Here’s a quick summary of some of the other sources I’ve been looking at:

  • Mike Robert’s Serverless Architectures post is massive, and full of really useful discussion. This includes: a comparison between serverless and stored procedures (vendor locking, difficulty testing and versioning); the value of reduced time to market; environmental benefits of serverless; and the challenges of integration testing.
  • Gunnar Morling produced a good infoQ talk, Serverless Search for my blog, which discusses AWS Lambda used for a Lucene-based blog search. Morling uses Quarkus to avoid lock-in, and also suggests this gets around the cold-start problem. He also suggested Funqy as an vendor independent abstraction for serverless code. Morling points out that serverless has a smaller attack service, but looked in detail at dealing with a ‘denial of wallet’ attack.
  • Bruce Schneier discussed The Misaligned Incentives for Cloud Security, warning that it has a few large providers making technical decisions for millions of users; and that security problems such as data breaches affect their customers more than it affects them.
  • Guy Podjarny talks about the security issues in greater detail in Serverless security: What’s left to protect. He points out that one still needs to consider dependency vulnerabilities. While security permissions in serverless can be very granular, there is also a risk of this sprawling. Podjarny makes a number of suggestions including having critical and non-critical functionality in different accounts or regions.
  • Serverless and Chatbots: A Match Made in the Cloud by Gillian Armstrong was focussed on chatbots, but had a good overview of a lambda-based platform in production. Armstrong also noted that while lambdas scale every quickly, other parts of an infrastructure such as datastores might not.
  • A 2020 article Why the Serverless Revolution Has Stalled takes a more cynical approach, looking at four potential issues: limited programming languages; vendor lock; performance; inability to replace monolithic applications. Some of these issues have been solved by some teams, but all these points are worth considering.
  • Cloud study by the writer Robin Sloan discusses his use of cloud functions to provide simple support for running his newsletter.
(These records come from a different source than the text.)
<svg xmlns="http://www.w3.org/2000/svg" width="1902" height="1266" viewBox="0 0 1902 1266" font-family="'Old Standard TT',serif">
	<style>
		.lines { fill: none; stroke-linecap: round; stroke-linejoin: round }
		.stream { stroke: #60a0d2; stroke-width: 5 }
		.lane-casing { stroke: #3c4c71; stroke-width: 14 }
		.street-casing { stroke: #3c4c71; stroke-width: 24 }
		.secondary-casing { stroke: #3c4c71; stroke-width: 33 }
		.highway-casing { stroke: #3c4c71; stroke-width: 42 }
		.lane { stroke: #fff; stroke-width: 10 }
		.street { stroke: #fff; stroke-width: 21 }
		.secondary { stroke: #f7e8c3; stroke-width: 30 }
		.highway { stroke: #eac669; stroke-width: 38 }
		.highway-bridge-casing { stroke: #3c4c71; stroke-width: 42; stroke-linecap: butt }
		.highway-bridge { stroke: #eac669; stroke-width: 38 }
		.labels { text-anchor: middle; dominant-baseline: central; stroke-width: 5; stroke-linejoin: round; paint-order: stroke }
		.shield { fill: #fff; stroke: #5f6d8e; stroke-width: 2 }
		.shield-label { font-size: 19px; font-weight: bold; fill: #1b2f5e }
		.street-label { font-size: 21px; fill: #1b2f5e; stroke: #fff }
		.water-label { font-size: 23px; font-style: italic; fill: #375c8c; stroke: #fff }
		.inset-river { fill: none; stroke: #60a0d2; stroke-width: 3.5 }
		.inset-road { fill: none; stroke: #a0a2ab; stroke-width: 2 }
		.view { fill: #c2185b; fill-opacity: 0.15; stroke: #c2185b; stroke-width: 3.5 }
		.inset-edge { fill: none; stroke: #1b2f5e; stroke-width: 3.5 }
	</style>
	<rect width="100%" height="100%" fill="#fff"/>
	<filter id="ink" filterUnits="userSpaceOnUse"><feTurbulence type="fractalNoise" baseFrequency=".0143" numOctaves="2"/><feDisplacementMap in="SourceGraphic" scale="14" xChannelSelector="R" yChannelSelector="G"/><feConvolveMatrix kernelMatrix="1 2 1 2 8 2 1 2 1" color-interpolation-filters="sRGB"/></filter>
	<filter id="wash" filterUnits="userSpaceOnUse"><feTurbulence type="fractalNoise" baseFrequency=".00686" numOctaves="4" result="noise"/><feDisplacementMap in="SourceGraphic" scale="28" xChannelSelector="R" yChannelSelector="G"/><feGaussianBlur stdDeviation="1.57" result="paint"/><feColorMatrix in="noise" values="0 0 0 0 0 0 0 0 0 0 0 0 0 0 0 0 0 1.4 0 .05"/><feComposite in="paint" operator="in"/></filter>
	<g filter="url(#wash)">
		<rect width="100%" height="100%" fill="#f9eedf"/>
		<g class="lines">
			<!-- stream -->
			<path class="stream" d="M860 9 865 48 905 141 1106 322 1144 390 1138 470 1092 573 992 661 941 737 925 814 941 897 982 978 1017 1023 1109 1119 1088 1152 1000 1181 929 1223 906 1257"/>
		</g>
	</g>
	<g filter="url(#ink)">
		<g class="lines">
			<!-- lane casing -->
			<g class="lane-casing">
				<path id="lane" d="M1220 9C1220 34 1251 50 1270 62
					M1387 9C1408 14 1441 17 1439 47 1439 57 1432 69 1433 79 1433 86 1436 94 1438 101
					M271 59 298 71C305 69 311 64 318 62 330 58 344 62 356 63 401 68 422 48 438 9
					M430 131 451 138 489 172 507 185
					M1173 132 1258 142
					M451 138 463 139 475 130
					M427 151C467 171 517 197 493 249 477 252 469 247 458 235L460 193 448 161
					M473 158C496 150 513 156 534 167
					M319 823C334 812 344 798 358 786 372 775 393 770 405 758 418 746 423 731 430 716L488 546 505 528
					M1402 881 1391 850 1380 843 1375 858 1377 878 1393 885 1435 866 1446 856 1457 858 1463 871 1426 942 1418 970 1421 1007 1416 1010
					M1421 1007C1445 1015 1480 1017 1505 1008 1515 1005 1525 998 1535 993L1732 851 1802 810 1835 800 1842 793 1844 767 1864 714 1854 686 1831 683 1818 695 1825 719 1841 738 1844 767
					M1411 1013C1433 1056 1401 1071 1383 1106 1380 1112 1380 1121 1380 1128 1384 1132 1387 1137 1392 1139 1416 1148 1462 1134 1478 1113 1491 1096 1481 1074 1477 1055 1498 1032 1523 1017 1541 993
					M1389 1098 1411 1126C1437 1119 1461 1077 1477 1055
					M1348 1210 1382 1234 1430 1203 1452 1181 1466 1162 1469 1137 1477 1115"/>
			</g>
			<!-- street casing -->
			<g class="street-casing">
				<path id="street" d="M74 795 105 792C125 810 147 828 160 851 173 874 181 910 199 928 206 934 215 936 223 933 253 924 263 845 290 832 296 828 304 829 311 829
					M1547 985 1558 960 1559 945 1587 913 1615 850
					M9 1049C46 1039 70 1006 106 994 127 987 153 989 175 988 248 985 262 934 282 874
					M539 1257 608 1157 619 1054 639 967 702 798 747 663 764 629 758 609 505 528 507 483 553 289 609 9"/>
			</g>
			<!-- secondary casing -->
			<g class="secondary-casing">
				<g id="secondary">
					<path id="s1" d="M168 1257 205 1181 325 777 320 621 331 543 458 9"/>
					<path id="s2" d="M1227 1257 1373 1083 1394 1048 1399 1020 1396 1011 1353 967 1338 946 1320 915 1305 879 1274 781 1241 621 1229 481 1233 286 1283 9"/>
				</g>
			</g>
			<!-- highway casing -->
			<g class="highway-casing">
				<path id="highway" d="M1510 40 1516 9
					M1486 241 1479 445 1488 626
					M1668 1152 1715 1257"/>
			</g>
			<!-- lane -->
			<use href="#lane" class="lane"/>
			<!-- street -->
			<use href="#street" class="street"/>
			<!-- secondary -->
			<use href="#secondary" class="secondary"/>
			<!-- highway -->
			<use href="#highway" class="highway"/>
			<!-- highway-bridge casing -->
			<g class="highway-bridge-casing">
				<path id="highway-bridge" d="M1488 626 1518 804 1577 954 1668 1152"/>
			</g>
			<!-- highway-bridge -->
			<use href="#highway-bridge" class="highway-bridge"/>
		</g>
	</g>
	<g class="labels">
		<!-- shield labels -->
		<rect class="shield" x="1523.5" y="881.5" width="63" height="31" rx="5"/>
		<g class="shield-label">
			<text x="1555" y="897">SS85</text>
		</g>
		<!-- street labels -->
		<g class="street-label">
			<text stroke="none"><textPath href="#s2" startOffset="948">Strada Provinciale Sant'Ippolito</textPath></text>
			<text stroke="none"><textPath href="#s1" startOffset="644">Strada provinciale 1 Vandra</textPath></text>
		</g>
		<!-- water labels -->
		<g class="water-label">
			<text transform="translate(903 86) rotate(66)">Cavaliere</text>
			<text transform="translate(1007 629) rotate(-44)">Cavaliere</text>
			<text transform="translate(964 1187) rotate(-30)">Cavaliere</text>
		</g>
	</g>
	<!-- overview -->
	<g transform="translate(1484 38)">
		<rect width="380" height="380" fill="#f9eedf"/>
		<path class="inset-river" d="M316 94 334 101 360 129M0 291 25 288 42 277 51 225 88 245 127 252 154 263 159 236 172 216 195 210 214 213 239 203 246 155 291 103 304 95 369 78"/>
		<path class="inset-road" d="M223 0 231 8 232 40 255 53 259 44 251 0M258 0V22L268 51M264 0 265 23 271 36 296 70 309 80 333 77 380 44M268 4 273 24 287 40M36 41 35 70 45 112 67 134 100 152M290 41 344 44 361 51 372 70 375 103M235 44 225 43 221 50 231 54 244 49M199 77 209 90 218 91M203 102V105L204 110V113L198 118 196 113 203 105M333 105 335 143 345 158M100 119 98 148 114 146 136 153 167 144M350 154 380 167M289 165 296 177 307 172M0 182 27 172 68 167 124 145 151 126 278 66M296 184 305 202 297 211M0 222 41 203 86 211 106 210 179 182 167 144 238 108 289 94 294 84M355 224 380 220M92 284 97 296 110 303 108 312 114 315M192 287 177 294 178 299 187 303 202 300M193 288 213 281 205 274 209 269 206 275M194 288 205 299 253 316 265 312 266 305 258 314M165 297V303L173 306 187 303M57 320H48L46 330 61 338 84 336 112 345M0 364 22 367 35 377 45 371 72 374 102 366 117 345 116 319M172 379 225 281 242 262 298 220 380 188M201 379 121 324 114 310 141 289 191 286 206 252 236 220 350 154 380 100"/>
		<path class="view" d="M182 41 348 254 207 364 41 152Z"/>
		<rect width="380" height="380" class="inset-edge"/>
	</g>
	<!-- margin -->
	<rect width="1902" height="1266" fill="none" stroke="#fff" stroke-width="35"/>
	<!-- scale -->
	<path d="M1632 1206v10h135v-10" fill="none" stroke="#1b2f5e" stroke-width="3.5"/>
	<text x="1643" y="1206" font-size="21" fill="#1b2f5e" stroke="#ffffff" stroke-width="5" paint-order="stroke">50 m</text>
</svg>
His solution to the cold start problem is, he admits, not best practise, but works for him: “Instead of deploying each of my functions as Actually Different cloud functions, I’ve rolled them up into one “mega function”—really almost a tiny app.” This solves a lot of issues for this small piece of functionality, not least that it fails fast: “if something isn’t working, nothing is working
  • Another post on cold starts suggested reducing the artefact size and had a good discussion of using pings to keep services live.
  • Operational Best Practices #serverless talked about how serverless limits the amount of code an enterprise needed, and that BaaS, FaaS and BaaS can all help speed up dev, particularly early in the process “You get to rent engineers from Google, AWS, Pagerduty, Pingdom, Heroku, etc for much cheaper than if you hired them in-house — if you could even get them, which you probably can’t because talent is scarce.”
  • That piece also contains a stern warning: “there is no such thing as having the luxury of not having to understand how your storage systems work. Queries will get slow, and you’ll need to be able to figure out why and fix them. You’ll hit scaling cliffs where suddenly a perfectly-usable app just starts timing everything out because of that extra second of latency coming from … The more you understand about your storage system (and the more you stay in the lane of how it was intended to be used), the happier you’ll be.

Using serverless for hobby projects does look attractive. But, having tried to get S3 and IAM working on AWS, I’d be reluctant to suggest that to anyone – particularly given the financial perils of AWS.